### THE PROBLEM
Update the listing below by changing "bbox" to "bounding box" and leaving everything else unchanged.

### SUPPLIED RECORDS
........

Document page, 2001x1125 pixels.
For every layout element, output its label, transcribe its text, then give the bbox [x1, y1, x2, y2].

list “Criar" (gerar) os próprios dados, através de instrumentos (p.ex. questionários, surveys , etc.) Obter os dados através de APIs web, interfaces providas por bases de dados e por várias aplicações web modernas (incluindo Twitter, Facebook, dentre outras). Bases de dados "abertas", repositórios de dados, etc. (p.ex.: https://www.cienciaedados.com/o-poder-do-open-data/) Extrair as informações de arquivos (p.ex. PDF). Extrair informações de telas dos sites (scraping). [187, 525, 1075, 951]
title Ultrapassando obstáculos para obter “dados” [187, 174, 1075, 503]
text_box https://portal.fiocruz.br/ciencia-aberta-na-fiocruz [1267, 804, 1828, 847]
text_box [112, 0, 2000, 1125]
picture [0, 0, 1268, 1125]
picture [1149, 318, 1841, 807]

........

### TASK RESULT
Document page, 2001x1125 pixels.
For every layout element, output its label, transcribe its text, then give the bounding box [x1, y1, x2, y2].

list “Criar" (gerar) os próprios dados, através de instrumentos (p.ex. questionários, surveys , etc.) Obter os dados através de APIs web, interfaces providas por bases de dados e por várias aplicações web modernas (incluindo Twitter, Facebook, dentre outras). Bases de dados "abertas", repositórios de dados, etc. (p.ex.: https://www.cienciaedados.com/o-poder-do-open-data/) Extrair as informações de arquivos (p.ex. PDF). Extrair informações de telas dos sites (scraping). [187, 525, 1075, 951]
title Ultrapassando obstáculos para obter “dados” [187, 174, 1075, 503]
text_box https://portal.fiocruz.br/ciencia-aberta-na-fiocruz [1267, 804, 1828, 847]
text_box [112, 0, 2000, 1125]
picture [0, 0, 1268, 1125]
picture [1149, 318, 1841, 807]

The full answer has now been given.